AVX512VBMI2 has VPCOMPRESSB, but that's only available in Ice Lake and later. What can be done on Skylake-avx512 / Cascade Lake?

Solution

Here's what I use as AVX2 fallbacks for both vpcompressb and vpexpandb. It's based on the solutions posted in this previous question.

Note that Decompress() may load out of bounds and fault when crossing a page.

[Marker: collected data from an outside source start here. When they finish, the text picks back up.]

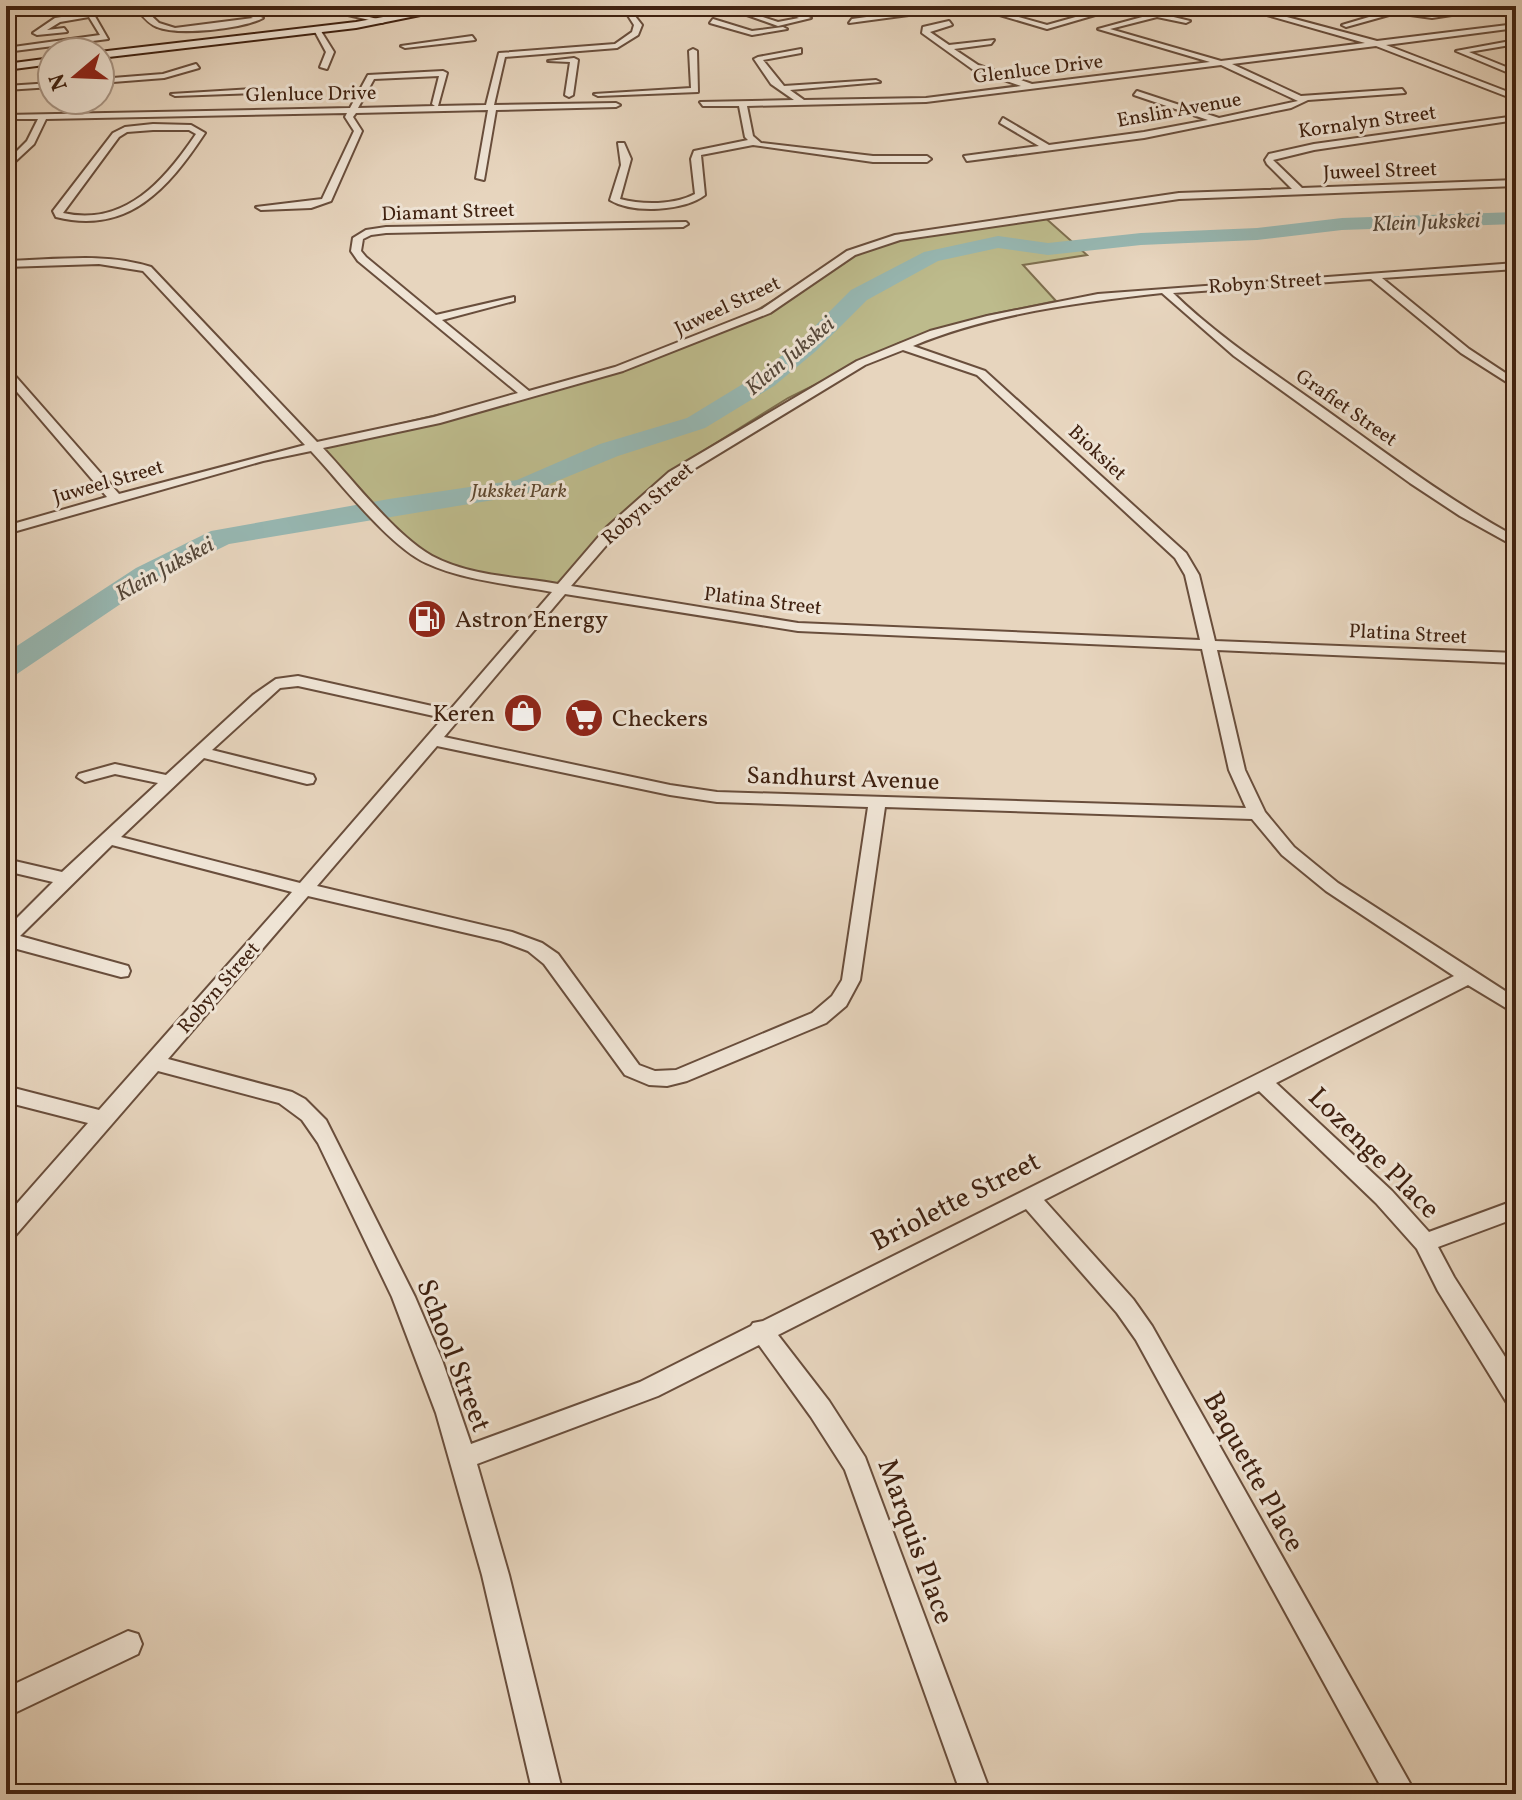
<svg xmlns="http://www.w3.org/2000/svg" width="1522" height="1800" viewBox="0 0 1522 1800" font-family="Vollkorn,serif">
	<rect width="100%" height="100%" fill="#e7d5be"/>
	<filter id="stains"><feTurbulence type="fractalNoise" baseFrequency=".0025" numOctaves="4"/><feColorMatrix values="0 0 0 0 .2 0 0 0 0 .09 0 0 0 0 .02 0 0 0 .5 -.17"/></filter>
	<radialGradient id="worn" r=".72"><stop offset=".6" stop-color="#630" stop-opacity="0"/><stop offset="1" stop-color="#630" stop-opacity=".3"/></radialGradient>
	<path fill="#bdbb8c" stroke="#7e6e4e" stroke-width="2" d="M1042,215L1087,255L1023,265L1056,301L988,315L899,343L788,398L681,465L615,520L554,588L474,575L426,560L313,444L526,394L637,362L734,324L839,261L900,236Z"/>
	<g fill="none" stroke-linecap="round" stroke-linejoin="round">
		<path fill="#97b8b3" fill-rule="evenodd" d="M1516,212V224L1342,230L1257,240L1141,245L1048,255L998,248L938,261L867,300L816,351L774,386L705,428L618,456L523,495L229,544L156,580L17,674L6,677V653L136,568L211,531L389,499L517,480L600,444L687,418L756,376L800,341L851,290L924,252L998,236L1048,243L1141,233L1257,228L1342,218Z"/>
		<defs>
			<path id="street" d="M83,6H89L108,39L6,52V48L100,35L89,17L60,22L47,30L64,28L67,32L37,35L33,33L55,18L87,13Z
				M134,6H141L159,23L175,28L253,18L228,6H237L263,18C243,29 178,36 157,27C148,24 140,13 134,6Z
				M310,6H323L386,21L382,23Z
				M513,6H523L507,12L504,10Z
				M597,6L631,11L642,25L638,35L617,48L505,57L494,105L616,103L620,105L616,107L496,110L484,180L476,178L488,110L356,113L353,117L362,131L331,201L311,208L261,210L256,207L322,199L354,131L345,117L347,113L46,119L34,144L6,170V162L27,141L38,119H6V115L350,108L368,75L443,71L447,73L438,106L486,105L499,53L615,44L632,32L634,25L627,14ZM439,76L432,104L435,106L358,108L374,79Z
				M770,6H780L811,18L778,26L730,9L735,8L778,22L799,18Z
				M857,6H867L890,14L927,10L931,12L849,23L852,19L881,15Z
				M969,6H980L1047,25L1115,6H1126L1047,29Z
				M1235,6H1246L1377,41L1516,24V28L1386,45L1516,95V100L1376,46L1232,64L1301,96L1402,89L1405,93L1308,100L1291,108L1144,138L967,161L964,156L1039,146L1000,123L1003,118L1049,145L1144,132L1208,120L1134,95L1137,91L1219,118L1298,101L1221,65L926,102L747,106L753,136L761,143L873,156H927L931,159L927,162H873L753,145L701,155L705,195C684,211 633,214 610,200L621,165L618,143H624L631,159L620,199C643,205 674,205 695,194L691,159L694,151L748,140L745,137L739,106H703L700,102L794,100L771,84L754,59L758,57L801,49V53L763,60L784,86L876,80L880,82L790,90L804,100L926,98L1021,86L972,69L922,33L923,27L949,21L952,25L930,32L949,45L994,40L991,44L954,49L978,65L1032,84L1210,62L1098,29L1157,13L1190,21L1186,23L1157,17L1110,29L1221,61L1365,43Z
				M1484,6L1516,11V15L1491,9L1432,18L1396,13L1346,27L1342,25L1396,9L1432,14Z
				M713,19L752,31L783,27L787,29L752,35L710,23Z
				M313,28H319L334,52L327,69L320,67L326,52Z
				M472,36L475,40L405,48L401,46Z
				M1516,40V44L1469,52L1516,71V76L1456,51Z
				M693,49L697,51L698,92L598,96L594,94L691,88L689,51Z
				M574,58L578,60L573,95L569,97L565,95L570,62L548,61Z
				M196,64L199,68L164,78L100,83V79L163,74Z
				M52,83V87L6,90V86Z
				M253,89L256,93L175,96L171,94Z
				M1516,116V120L1314,150L1273,160L1302,188L1516,180V186L1179,199L900,240L855,255L770,313L623,371L440,423L323,448C353,480 395,535 432,556C469,576 518,577 558,584L607,527L669,472L857,361L930,331L987,316L1098,294L1516,263V269L1382,278L1469,349L1516,380V388L1461,353L1371,279L1173,293C1218,337 1271,371 1323,408C1386,453 1448,500 1516,537V547L1460,516L1410,483L1234,356L1162,293C1079,302 990,314 913,346L985,371L1186,553L1199,575L1215,641L1516,653V663L1217,650L1245,770L1265,812L1294,847L1338,883L1516,998V1014L1468,985L1276,1083L1392,1191L1429,1232L1516,1200V1218L1438,1247L1454,1277L1516,1374V1406L1507,1403L1438,1291L1417,1249L1376,1203L1259,1091L1044,1200L1133,1299L1152,1326L1416,1794H1385L1136,1340L1117,1313L1026,1209L778,1335L829,1401L865,1457L991,1794H961L845,1470L811,1417L759,1345L658,1396L477,1464L509,1575L563,1794H533L482,1575L436,1413L392,1297L318,1143L302,1120L279,1103L158,1071L14,1237L6,1240V1216L88,1123L6,1102V1086L99,1110L292,892L112,845L20,936L128,966L130,971L128,976L121,977L6,946V929L53,882L6,871V859L62,872L158,783L115,774L85,782L77,777L79,774L115,764L166,775L253,695L276,679L298,676L450,710L552,592C510,584 465,581 426,563C389,546 340,482 311,451L263,461L6,534V526L107,497L6,379V369L10,370L119,494L305,445L143,271L99,264L6,267V261C54,260 104,252 151,267L317,442L434,417L518,393L358,261L351,251L353,238L366,230L386,227L686,222L688,224L683,227L386,233L371,235L363,239L361,251L366,257L436,315L514,297V301L442,320L529,391L615,367L762,309L847,251L895,235L1179,193L1292,189L1267,164L1265,160L1269,154L1314,144ZM903,350L977,375L1175,558L1185,575L1200,640L798,623L571,586L617,533L679,478L865,365ZM565,594L798,631L1202,649L1229,770L1246,808L717,792L670,785L444,737ZM298,686L443,718L300,883L121,837L204,758L307,784L313,783L315,779L313,775L212,750L280,688ZM437,746L670,795L717,802L868,807L842,980L832,996L812,1013L676,1070L655,1071L639,1065L558,954L542,943L512,932L317,886ZM885,807L1252,819L1282,855L1326,891L1454,976L763,1321L753,1323L751,1326L640,1382L471,1444L442,1360L415,1297L326,1120L305,1099L292,1092L168,1059L308,896L501,941L528,951L544,964L625,1075L649,1085L667,1086L687,1081L826,1023L846,1006L860,980Z
				M153,124L191,125L205,133C168,189 128,235 56,217L53,211L113,133L125,127ZM153,130H189L196,134C165,180 125,227 63,213L119,137L127,132Z
				M128,1631L138,1634L142,1644L138,1654L6,1717V1688Z"/>
			<path id="secondary" d="M443,6H465L356,28L100,58L99,52L356,22Z
				M52,58V64L6,70V64Z"/>
		</defs>
		<use href="#street" stroke="#694e3c" stroke-width="4"/>
		<use href="#secondary" stroke="#3f2110" stroke-width="4"/>
		<use href="#street" fill="#efe4d5" fill-rule="evenodd"/>
		<use href="#secondary" fill="#efe4d5" fill-rule="evenodd"/>
	</g>
	<defs>
		<symbol id="fuel-disc" viewBox="-11 -11 22 22"><circle r="9.5" fill="#8f2418" stroke="#efe4d5"/><path d="M-5.5-6h7V0h2V4h1.3V-2.5L3-4.5l.8-.8L6-3V5H2.5V1h-1V6h-7ZM-4.2-4.7v3.2H.2V-4.7Z" fill="#fff"/></symbol>
		<symbol id="shop-disc" viewBox="-11 -11 22 22"><circle r="9.5" fill="#8f2418" stroke="#efe4d5"/><path d="M-5-2.5h2.3a2.7 3.5 0 0 1 5.4 0H5L5.5 6h-11ZM-1.5-2.5h3a1.5 2.3 0 0 0-3 0Z" fill="#fff"/></symbol>
		<symbol id="supermarket-disc" viewBox="-11 -11 22 22"><circle r="9.5" fill="#8f2418" stroke="#efe4d5"/><path d="M-6-5.5h2.5l.6 2H6L4.5 2H-2.5L-4.4-4H-6ZM-1.5 3.2a1.3 1.3 0 1 0 .1 0ZM3 3.2a1.3 1.3 0 1 0 .1 0Z" fill="#fff"/></symbol>
	</defs>
	<g fill-rule="evenodd">
		<use href="#fuel-disc" x="405" y="597" width="44" height="44"/>
		<use href="#shop-disc" x="501" y="691" width="44" height="44"/>
		<use href="#supermarket-disc" x="562" y="696" width="44" height="44"/>
	</g>
	<g text-anchor="middle" stroke-width="6" stroke-linejoin="round" paint-order="stroke">
		<g font-size="20" fill="#3f2110" stroke="#efe4d5">
			<text transform="translate(1038 68) rotate(-7)" y="7">Glenluce Drive</text>
			<text transform="translate(311 93) rotate(-1)" y="7">Glenluce Drive</text>
			<text transform="translate(1179 109) rotate(-10)" y="7">Enslin Avenue</text>
			<text transform="translate(1367 121) rotate(-8)" y="7">Kornalyn Street</text>
			<text transform="translate(1380 170) rotate(-2)" y="7">Juweel Street</text>
			<text transform="translate(448 211) rotate(-2)" y="7">Diamant Street</text>
			<text transform="translate(1265 282) rotate(-4)" y="7">Robyn Street</text>
			<text transform="translate(727 305) rotate(-25)" y="7">Juweel Street</text>
			<text transform="translate(1347 407) rotate(35)" y="7">Grafiet Street</text>
			<text transform="translate(1098 452) rotate(43)" y="7">Bioksiet</text>
			<text transform="translate(108 481) rotate(-16)" y="7">Juweel Street</text>
			<text transform="translate(647 503) rotate(-41)" y="7">Robyn Street</text>
			<text transform="translate(763 600) rotate(7)" y="7">Platina Street</text>
			<text transform="translate(1408 633) rotate(3)" y="7">Platina Street</text>
			<text transform="translate(218 987) rotate(-49)" y="7">Robyn Street</text>
		</g>
		<g font-size="20" font-style="italic" fill="#5e482f" stroke="#efe4d5">
			<text x="519" y="497">Jukskei Park</text>
		</g>
		<g font-size="22" font-style="italic" fill="#554739" stroke="#efe4d5">
			<text transform="translate(1426 221) rotate(-2)" y="8">Klein Jukskei</text>
			<text transform="translate(789 355) rotate(-40)" y="8">Klein Jukskei</text>
			<text transform="translate(164 568) rotate(-29)" y="8">Klein Jukskei</text>
		</g>
		<g font-size="24" fill="#3f2110" stroke="#efe4d5" text-anchor="start">
			<text x="455" y="627">Astron Energy</text>
			<text x="495" y="721" text-anchor="end">Keren</text>
			<text x="612" y="726">Checkers</text>
		</g>
		<g font-size="24" fill="#3f2110" stroke="#efe4d5">
			<text transform="translate(843 778) rotate(2)" y="8">Sandhurst Avenue</text>
		</g>
		<g font-size="28" fill="#3f2110" stroke="#efe4d5">
			<text transform="translate(1375 1152) rotate(45)" y="10">Lozenge Place</text>
			<text transform="translate(955 1200) rotate(-27)" y="10">Briolette Street</text>
			<text transform="translate(455 1355) rotate(69)" y="10">School Street</text>
			<text transform="translate(1255 1471) rotate(61)" y="10">Baquette Place</text>
			<text transform="translate(917 1541) rotate(70)" y="10">Marquis Place</text>
		</g>
	</g>
	<rect width="1522" height="1800" fill="none" stroke="#e7d5be" stroke-width="32"/>
	<rect x="8" y="8" width="1506" height="1784" fill="none" stroke="#3f2110" stroke-width="4"/>
	<rect x="16" y="16" width="1490" height="1768" fill="none" stroke="#3f2110" stroke-width="2"/>
	<g transform="translate(76 76) rotate(251)"><circle r="38" fill="#efe4d5" stroke="#a99686" stroke-width="2"/>
	<path d="M0-6L14 30L0 20L-14 30Z" fill="#8f2418"/>
	<text y="-12" font-size="22" font-weight="bold" text-anchor="middle" fill="#3f2110">N</text>
	</g>
	<rect width="100%" height="100%" filter="url(#stains)"/>
	<rect width="100%" height="100%" fill="url(#worn)"/>
</svg>
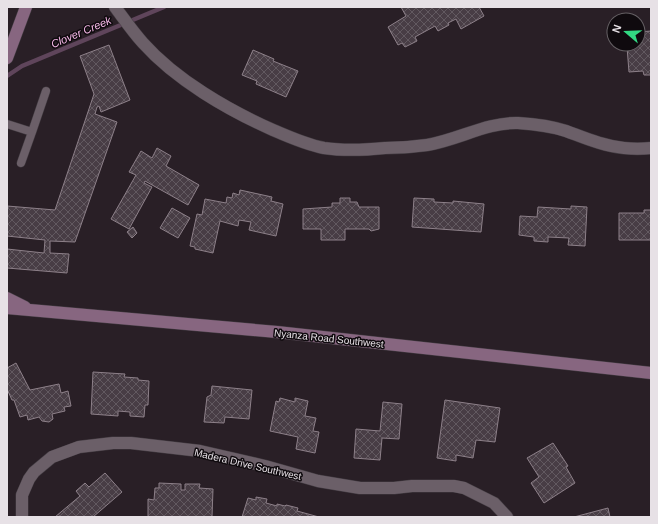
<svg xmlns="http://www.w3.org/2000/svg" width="658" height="524" viewBox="0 0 658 524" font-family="Helvetica,sans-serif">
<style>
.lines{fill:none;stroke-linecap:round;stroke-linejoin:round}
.stream{stroke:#5f455b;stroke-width:4.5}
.building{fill:url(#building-cross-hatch);stroke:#8d8089}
.lane-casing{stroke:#443d43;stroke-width:9}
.street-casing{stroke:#443d43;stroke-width:13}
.secondary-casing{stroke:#443d43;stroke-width:13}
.lane{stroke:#6b5f68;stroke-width:8}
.street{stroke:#6b5f68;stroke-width:12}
.secondary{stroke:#876680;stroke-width:12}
.labels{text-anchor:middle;stroke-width:3;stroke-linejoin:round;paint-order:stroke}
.street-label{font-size:10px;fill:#e7e1e6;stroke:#0f0a0e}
.water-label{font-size:11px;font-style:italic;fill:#f6b8e8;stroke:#0f0a0e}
</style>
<defs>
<pattern id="building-cross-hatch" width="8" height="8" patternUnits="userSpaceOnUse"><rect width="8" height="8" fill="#483d45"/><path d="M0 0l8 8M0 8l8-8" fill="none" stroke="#625960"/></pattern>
</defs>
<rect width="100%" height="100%" fill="#291f26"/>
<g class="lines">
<path class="stream" d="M7,76L22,66L164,7"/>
</g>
<path class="building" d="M401,7H479L484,16L461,29L456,19L448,23L449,25L438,31L435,26L415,37L417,41L405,47L402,43L398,45L388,27L406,16Z
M651,31V75H644L643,71L629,72L627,47L633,46L632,44H638V32Z
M109,45L130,100L101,112L99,106L97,107L95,114L117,122L75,242L50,241V253L69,254L67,273L7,268V249L44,253L45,240L7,236V206L55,210L94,94L80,56Z
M253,50L274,59L273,61L298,71L286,97L256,84L257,81L242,75Z
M157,148L171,156L166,166L199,185L188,205L145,181L144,183L152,187L129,229L111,219L136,175L129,172L141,151L152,158Z
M240,190L272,197L271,201L283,204L276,236L249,230L251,222L239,220L238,226L220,221L213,253L195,249V247L190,246L197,214L202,215L205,199L226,203L227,197L232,198L233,193L239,195Z
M340,198H350V202H357L359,207H379V229L371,231L369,229H345V240H321V229H303V209L332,207V203H340Z
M414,198L434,199V202L453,203V201L484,204L481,232L412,227Z
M571,206L587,207L585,246L568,245L569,238L548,237V242L534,241V237L519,235L520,216L537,217L538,207L571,209Z
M172,208L190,218L178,238L160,228Z
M644,210H651V240H619V213H644Z
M133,227L137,233L132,238L127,232Z
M16,363L30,390L59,384L61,393L68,391L71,406L64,407L65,411L52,414L53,419L49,422L42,421L39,417L28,420L27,415L20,417L14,400H12L7,389V368Z
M93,372L125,374L124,377L138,378V380L149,381L148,405H145L144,417L130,416V412L118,411V416L91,414Z
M212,386L252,390L249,419L225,417L224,423L204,422L207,397L211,395Z
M280,398L295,402V398L308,401L305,416L316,418L313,431L319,432L315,453L296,449L298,437L270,431L276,401L279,402Z
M445,400L500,408L495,442L476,440L473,458L456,455V461L437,458Z
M383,402L402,404L399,439L382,438L380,460L354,458L356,429L380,431Z
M553,443L568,466L566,467L575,483L544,503L531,483L539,477L527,458Z
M105,473L122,492L93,517H55L80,496L76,491L85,483L89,487Z
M159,483L181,484V490H185V484H200L199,488L213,489L212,517H148V499L154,500L155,488H159Z
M256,497L267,499L266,503L277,506V504L285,506L286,505L298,508L297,511L319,517H242L248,498L256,500Z
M608,508L610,517H574Z"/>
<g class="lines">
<g class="lane-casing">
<path id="lane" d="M7,124L32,132L21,163
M32,132L46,91"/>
</g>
<g class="street-casing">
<path id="street" d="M115,7C124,19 133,32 143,43C176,80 228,110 273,130C289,137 307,145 324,148C344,151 365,150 385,148C399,148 413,147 427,145C458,140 487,122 518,123C533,124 551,126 566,131C585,138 603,146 624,148C633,149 642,149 651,148
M22,517V495L29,479L34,472L52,457L79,447L113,443H131L200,451L265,466L318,481L360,488H394L412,486H454L464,488L494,503L507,517"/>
</g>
<g class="secondary-casing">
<path id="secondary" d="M7,58L26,7
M7,298L25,307
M7,308L277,332L651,373"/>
</g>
<use href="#lane" class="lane"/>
<use href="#street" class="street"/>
<use href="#secondary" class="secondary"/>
</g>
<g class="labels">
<g class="street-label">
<text transform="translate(329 338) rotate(6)" y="4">Nyanza Road Southwest</text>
<text transform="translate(248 464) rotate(13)" y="4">Madera Drive Southwest</text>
</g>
<g class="water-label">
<text transform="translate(81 32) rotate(-23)" y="4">Clover Creek</text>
</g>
</g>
<rect width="658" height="524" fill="none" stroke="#e7e1e6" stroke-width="16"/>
<g transform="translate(626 32) rotate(289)"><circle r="19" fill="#0f0a0e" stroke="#656064"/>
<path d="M0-3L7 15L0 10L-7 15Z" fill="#32d882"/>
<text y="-6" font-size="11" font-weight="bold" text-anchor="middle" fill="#e7e1e6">N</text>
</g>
</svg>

If this is an issue, the input can be copied into a temporary buffer like done in Compress().

void MaskCompress_AVX2(const uint8_t src[64], uint8_t* dest, uint64_t mask) {
    alignas(64) uint8_t temp[64];
    int j = 0;
    for (int i = 0; i < 64; i += 16) {
        // ABC... -> AAAABBBBCCCC...: replicate each bit to fill a nibble
        uint64_t extended_mask = _pdep_u64(mask, 0x1111'1111'1111'1111) * 0xF;
        uint64_t dest_idx_nib = _pext_u64(0xFEDC'BA98'7654'3210, extended_mask);

        __m128i dest_idx = _mm_cvtsi64_si128((int64_t)dest_idx_nib);
        dest_idx = _mm_unpacklo_epi8(dest_idx, _mm_srli_epi16(dest_idx, 4));
        dest_idx = _mm_and_si128(dest_idx, _mm_set1_epi8(15));

        // load will never be out of bounds because `j < i = always true`
        auto values = _mm_shuffle_epi8(_mm_loadu_si128((__m128i*)&src[i]), dest_idx);
        _mm_storeu_si128((__m128i*)&temp[j], values);

        j += _mm_popcnt_u32(mask & 0xFFFF);
        mask >>= 16;
    }
    __builtin_memcpy(dest, temp, (uint32_t)j);
}
void MaskDecompress_AVX2(const uint8_t* src, uint8_t dest[64], uint64_t mask) {
    for (int i = 0, j = 0; i < 64; i += 16) {
        // ABC... -> AAAABBBBCCCC...: replicate each bit to fill a nibble
        uint64_t extended_mask = _pdep_u64(mask, 0x1111'1111'1111'1111) * 0xF;
        uint64_t dest_idx_nib = _pdep_u64(0xFEDC'BA98'7654'3210, extended_mask);

        __m128i dest_idx = _mm_cvtsi64_si128((int64_t)dest_idx_nib);
        dest_idx = _mm_unpacklo_epi8(dest_idx, _mm_srli_epi16(dest_idx, 4));
        dest_idx = _mm_and_si128(dest_idx, _mm_set1_epi8(15));

        __m128i zero_mask = _mm_cvtsi64_si128((int64_t)~extended_mask);
        zero_mask = _mm_unpacklo_epi8(zero_mask, _mm_srli_epi16(zero_mask, 4));
    
        // shuffle_epi8 outputs zeroes when high index bit is set
        dest_idx = _mm_or_si128(dest_idx, _mm_slli_epi16(zero_mask, 4));

        // load will never be out of bounds because `j < i = always true`
        auto values = _mm_shuffle_epi8(_mm_loadu_si128((__m128i*)&src[j]), dest_idx);
        _mm_storeu_si128((__m128i*)&dest[i], values);

        j += _mm_popcnt_u32(mask & 0xFFFF);
        mask >>= 16;
    }
}

void MaskCompress_Scalar(const uint8_t src[64], uint8_t* dest, uint64_t mask) {
    for (uint32_t i = 0, j = 0; mask != 0; i++) {
        dest[j] = src[i];
        j += (mask & 1);
        mask >>= 1;
    }
}
void MaskDecompress_Scalar(const uint8_t* src, uint8_t dest[64], uint64_t mask) {
    for (uint32_t i = 0, j = 0; i < 64; i++) {
        uint8_t v = src[j];
        dest[i] = (mask & 1) ? v : 0;
        j += (mask & 1);
        mask >>= 1;
    }
}

Some benchmarks from my tigerlake CPU (masks are generated at random):

ns/op	op/s	err%	total	benchmark
2.69	371,063,085.72	1.9%	0.04	`Compress AVX512`
10.22	97,820,644.12	1.2%	0.17	`Compress AVX2`
24.36	41,053,932.84	0.7%	0.39	`Compress Scalar`
1.09	918,672,592.02	1.2%	0.03	`Decompress AVX512`
6.44	155,358,119.20	0.5%	0.11	`Decompress AVX2`
24.83	40,274,581.73	0.7%	0.40	`Decompress Scalar`

compressstore is apparently twice as slow compared to compress+store, so it might be a good idea to avoid it when possible.